▶ What is expected: Rewrite the stretch of lines from the one containing "岡山県和気町で47年の実績と豊富なネットワーク" through the one containing "conte de la soie !", putting "violon" in place of "piano" and keeping everything else the same. Give only those lines and leave the pictures out.

━━ Input

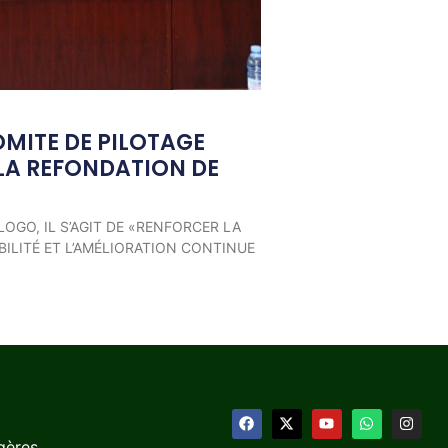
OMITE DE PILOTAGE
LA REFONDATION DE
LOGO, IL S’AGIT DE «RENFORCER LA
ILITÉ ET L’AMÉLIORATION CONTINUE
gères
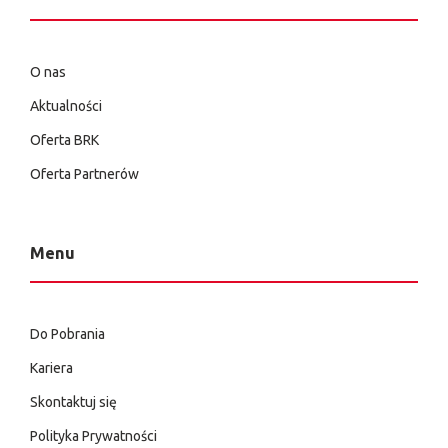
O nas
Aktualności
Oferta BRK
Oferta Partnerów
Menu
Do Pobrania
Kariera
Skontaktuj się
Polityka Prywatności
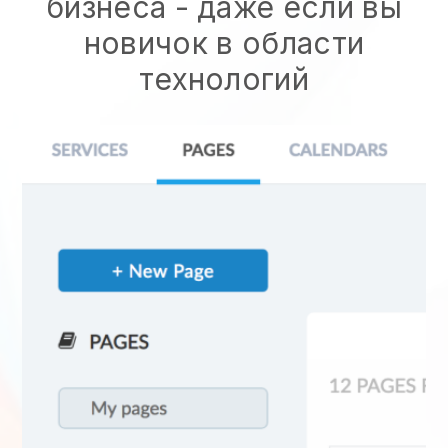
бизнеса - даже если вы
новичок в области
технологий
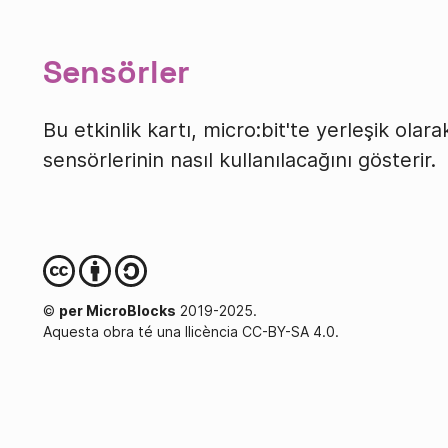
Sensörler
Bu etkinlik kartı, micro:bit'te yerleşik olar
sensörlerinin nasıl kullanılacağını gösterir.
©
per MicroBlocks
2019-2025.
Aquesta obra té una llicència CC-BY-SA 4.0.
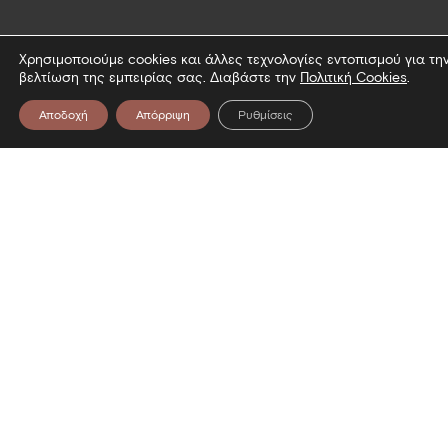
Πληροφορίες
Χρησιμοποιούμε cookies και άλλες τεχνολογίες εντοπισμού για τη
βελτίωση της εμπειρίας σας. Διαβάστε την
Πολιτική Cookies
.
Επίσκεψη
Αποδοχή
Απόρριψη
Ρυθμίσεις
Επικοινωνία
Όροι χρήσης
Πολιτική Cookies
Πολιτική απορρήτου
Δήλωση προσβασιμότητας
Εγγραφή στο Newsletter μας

━━━━
━━ Input

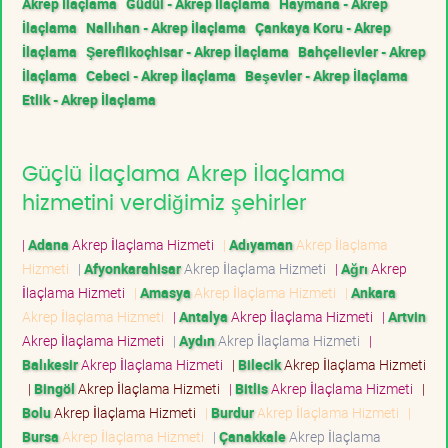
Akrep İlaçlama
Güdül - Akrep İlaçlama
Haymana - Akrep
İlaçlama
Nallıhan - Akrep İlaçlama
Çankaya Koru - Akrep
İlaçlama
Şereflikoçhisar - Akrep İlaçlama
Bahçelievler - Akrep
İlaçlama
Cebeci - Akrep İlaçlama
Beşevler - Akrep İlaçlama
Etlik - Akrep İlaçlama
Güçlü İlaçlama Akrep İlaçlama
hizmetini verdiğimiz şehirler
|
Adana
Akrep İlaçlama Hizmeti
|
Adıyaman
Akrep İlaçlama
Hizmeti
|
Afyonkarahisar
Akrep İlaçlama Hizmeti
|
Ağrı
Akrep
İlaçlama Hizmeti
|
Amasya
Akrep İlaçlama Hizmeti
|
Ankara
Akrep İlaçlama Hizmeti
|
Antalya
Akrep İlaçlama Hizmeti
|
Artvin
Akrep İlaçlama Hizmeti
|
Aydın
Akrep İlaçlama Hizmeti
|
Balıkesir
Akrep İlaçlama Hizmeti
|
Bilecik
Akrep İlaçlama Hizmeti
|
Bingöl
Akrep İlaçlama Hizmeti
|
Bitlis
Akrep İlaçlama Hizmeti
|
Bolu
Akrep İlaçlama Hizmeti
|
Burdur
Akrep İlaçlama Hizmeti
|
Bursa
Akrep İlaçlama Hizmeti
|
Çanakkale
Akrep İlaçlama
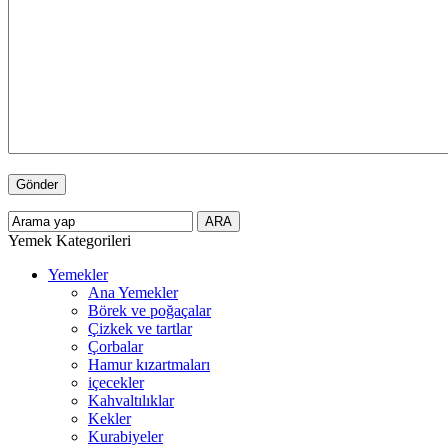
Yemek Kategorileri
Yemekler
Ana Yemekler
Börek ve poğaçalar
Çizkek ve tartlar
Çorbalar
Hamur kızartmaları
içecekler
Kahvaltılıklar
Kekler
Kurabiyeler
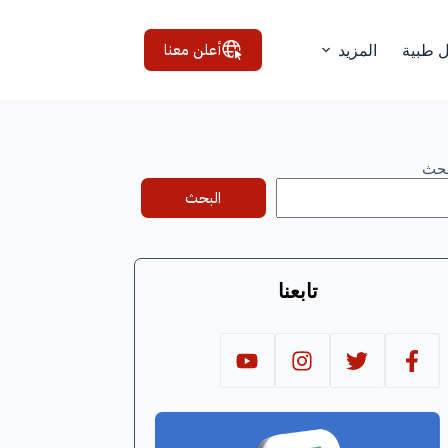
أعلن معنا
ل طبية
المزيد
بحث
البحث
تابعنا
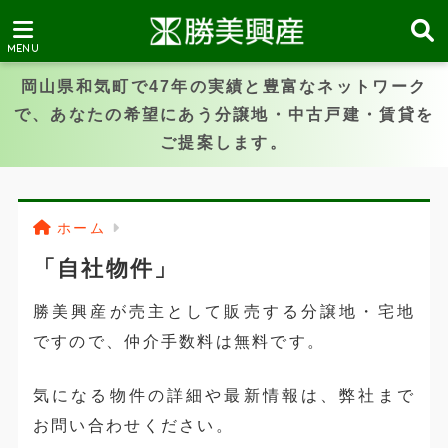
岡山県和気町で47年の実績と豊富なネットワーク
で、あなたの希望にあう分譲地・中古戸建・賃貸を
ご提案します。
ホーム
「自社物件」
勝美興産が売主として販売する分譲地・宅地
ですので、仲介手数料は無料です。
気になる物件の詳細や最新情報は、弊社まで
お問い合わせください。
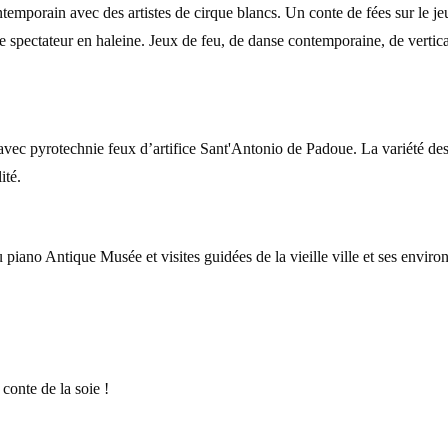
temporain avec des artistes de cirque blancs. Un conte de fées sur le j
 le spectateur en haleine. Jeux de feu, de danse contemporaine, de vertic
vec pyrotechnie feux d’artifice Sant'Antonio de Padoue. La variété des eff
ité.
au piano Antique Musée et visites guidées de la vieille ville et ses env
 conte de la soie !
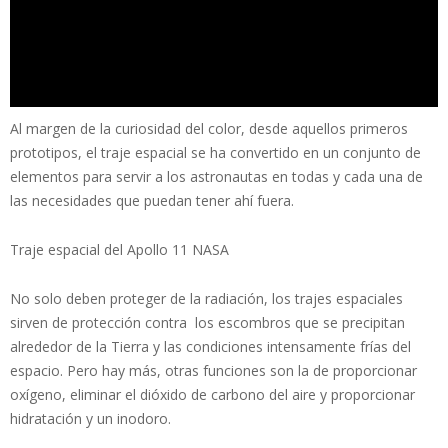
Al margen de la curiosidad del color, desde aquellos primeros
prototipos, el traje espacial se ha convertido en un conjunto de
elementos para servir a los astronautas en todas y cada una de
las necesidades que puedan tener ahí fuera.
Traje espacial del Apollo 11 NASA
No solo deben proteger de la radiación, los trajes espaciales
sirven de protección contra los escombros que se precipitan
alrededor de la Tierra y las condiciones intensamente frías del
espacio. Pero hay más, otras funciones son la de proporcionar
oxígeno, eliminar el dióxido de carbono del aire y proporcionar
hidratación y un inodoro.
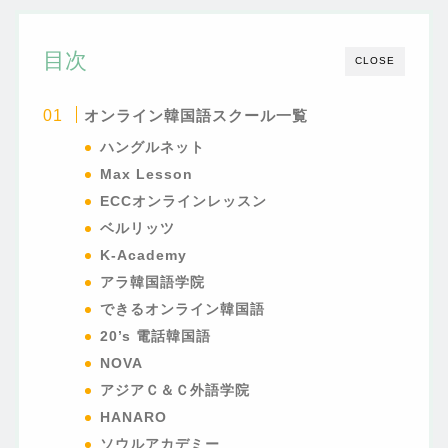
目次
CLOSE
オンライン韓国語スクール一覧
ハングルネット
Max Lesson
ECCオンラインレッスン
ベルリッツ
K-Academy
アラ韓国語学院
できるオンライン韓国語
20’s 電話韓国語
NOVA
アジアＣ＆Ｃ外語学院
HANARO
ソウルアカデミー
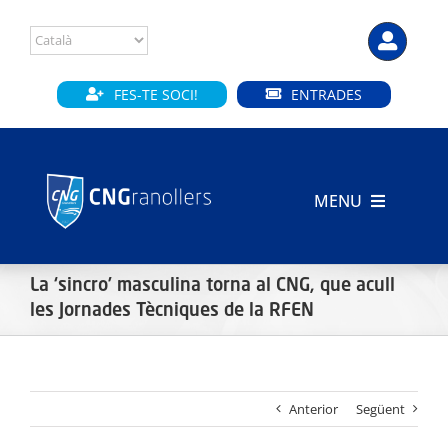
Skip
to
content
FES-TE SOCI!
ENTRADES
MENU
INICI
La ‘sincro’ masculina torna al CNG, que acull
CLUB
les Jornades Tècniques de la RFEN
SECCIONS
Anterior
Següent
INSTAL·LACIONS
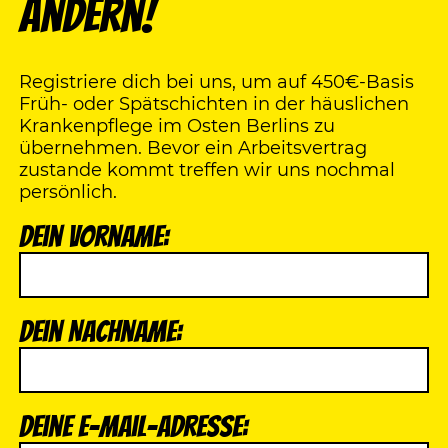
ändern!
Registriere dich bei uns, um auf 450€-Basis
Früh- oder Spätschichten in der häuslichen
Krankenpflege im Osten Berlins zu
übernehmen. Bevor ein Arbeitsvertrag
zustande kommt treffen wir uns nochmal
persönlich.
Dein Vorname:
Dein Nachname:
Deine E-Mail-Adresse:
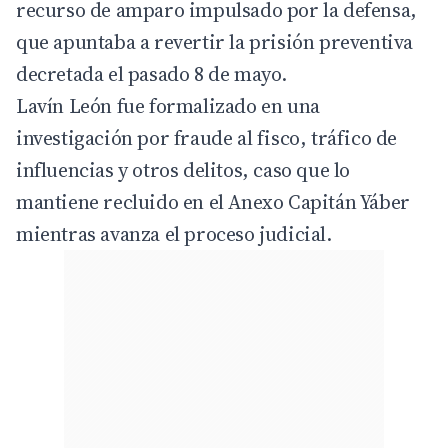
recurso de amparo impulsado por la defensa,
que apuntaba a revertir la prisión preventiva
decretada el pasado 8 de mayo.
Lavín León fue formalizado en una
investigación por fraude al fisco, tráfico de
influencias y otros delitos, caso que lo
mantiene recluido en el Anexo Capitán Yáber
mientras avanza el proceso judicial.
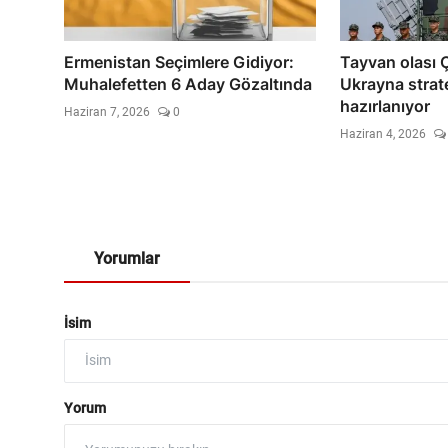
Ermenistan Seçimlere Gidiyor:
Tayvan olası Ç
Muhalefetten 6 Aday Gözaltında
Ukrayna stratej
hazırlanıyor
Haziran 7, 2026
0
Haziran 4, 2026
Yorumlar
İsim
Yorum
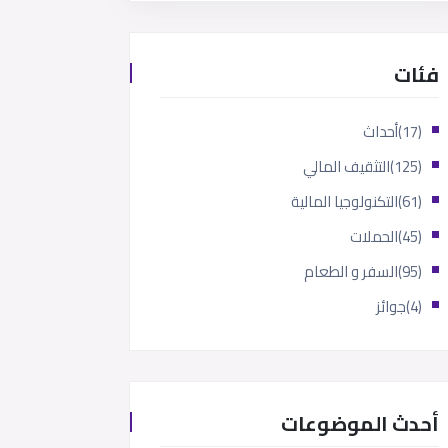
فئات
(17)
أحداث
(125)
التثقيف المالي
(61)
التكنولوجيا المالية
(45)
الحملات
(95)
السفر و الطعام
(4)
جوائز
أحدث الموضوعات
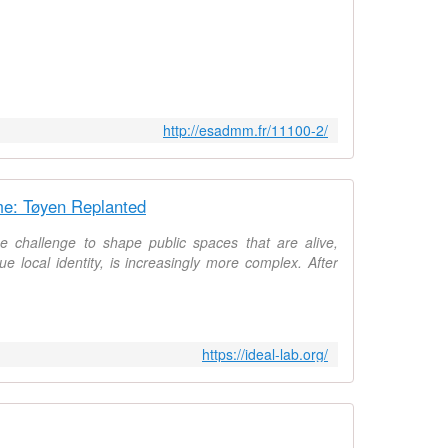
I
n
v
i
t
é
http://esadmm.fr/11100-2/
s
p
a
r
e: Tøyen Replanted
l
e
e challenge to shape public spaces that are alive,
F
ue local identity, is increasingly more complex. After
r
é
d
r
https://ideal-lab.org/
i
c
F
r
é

━━━━
━━ Input

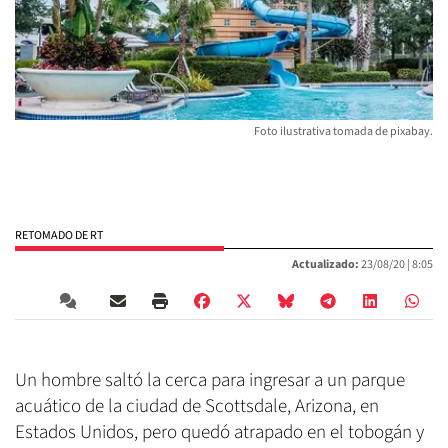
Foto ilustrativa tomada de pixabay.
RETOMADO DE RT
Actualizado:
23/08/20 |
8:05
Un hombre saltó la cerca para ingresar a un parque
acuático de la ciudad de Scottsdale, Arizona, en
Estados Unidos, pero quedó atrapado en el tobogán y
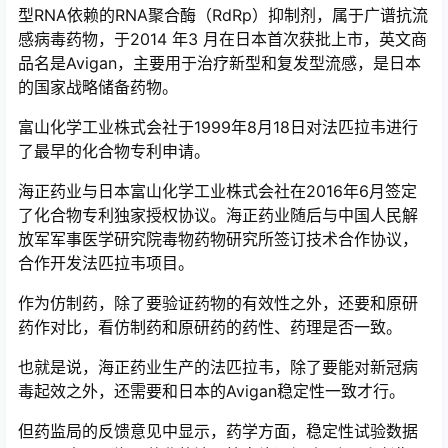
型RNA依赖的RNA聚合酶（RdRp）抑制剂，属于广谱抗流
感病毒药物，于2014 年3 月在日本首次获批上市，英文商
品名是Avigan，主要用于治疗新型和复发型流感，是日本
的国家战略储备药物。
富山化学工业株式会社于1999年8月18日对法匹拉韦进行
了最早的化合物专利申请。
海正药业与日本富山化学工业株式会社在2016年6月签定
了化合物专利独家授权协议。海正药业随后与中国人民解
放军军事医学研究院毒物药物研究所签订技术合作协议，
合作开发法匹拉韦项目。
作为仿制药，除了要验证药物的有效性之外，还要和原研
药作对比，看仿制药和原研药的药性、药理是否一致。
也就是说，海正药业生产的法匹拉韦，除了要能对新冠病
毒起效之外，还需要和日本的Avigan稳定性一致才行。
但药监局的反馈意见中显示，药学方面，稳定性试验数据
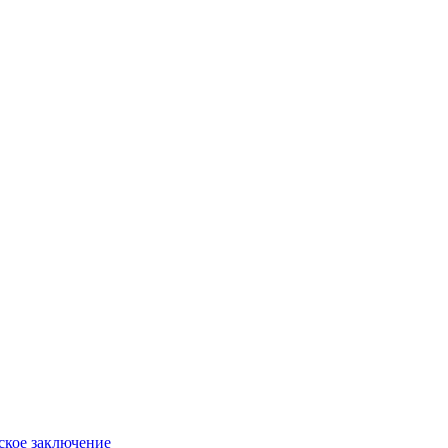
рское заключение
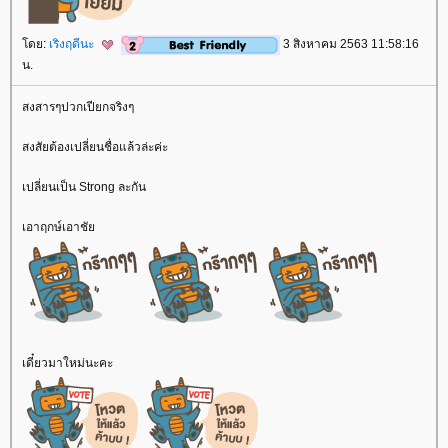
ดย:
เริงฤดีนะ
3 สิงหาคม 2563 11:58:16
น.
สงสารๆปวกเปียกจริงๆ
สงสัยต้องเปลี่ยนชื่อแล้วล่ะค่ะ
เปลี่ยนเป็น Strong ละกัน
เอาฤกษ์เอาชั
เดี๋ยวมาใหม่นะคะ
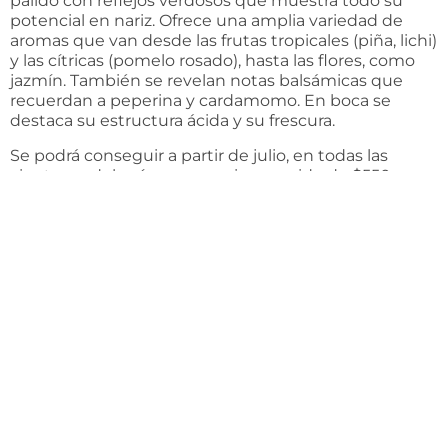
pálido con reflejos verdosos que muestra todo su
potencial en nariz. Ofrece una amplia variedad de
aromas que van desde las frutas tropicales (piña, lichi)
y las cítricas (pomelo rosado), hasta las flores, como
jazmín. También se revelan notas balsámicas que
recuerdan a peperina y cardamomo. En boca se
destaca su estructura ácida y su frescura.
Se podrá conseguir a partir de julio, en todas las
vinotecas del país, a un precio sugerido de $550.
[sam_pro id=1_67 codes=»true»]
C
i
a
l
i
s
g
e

━━━━

▶ The answer:
岡山県和気町で47年の実績と豊富なネットワーク
で、あなたの希望にあう分譲地・中古戸建・賃貸を
ご提案します。
ホーム
「自社物件」
勝美興産が売主として販売する分譲地・宅地
ですので、仲介手数料は無料です。
気になる物件の詳細や最新情報は、弊社まで
お問い合わせください。
temporain avec des artistes de cirque blancs. Un conte de fées sur le j
 le spectateur en haleine. Jeux de feu, de danse contemporaine, de vertic
vec pyrotechnie feux d’artifice Sant'Antonio de Padoue. La variété des eff
ité.
au violon Antique Musée et visites guidées de la vieille ville et ses env
 conte de la soie !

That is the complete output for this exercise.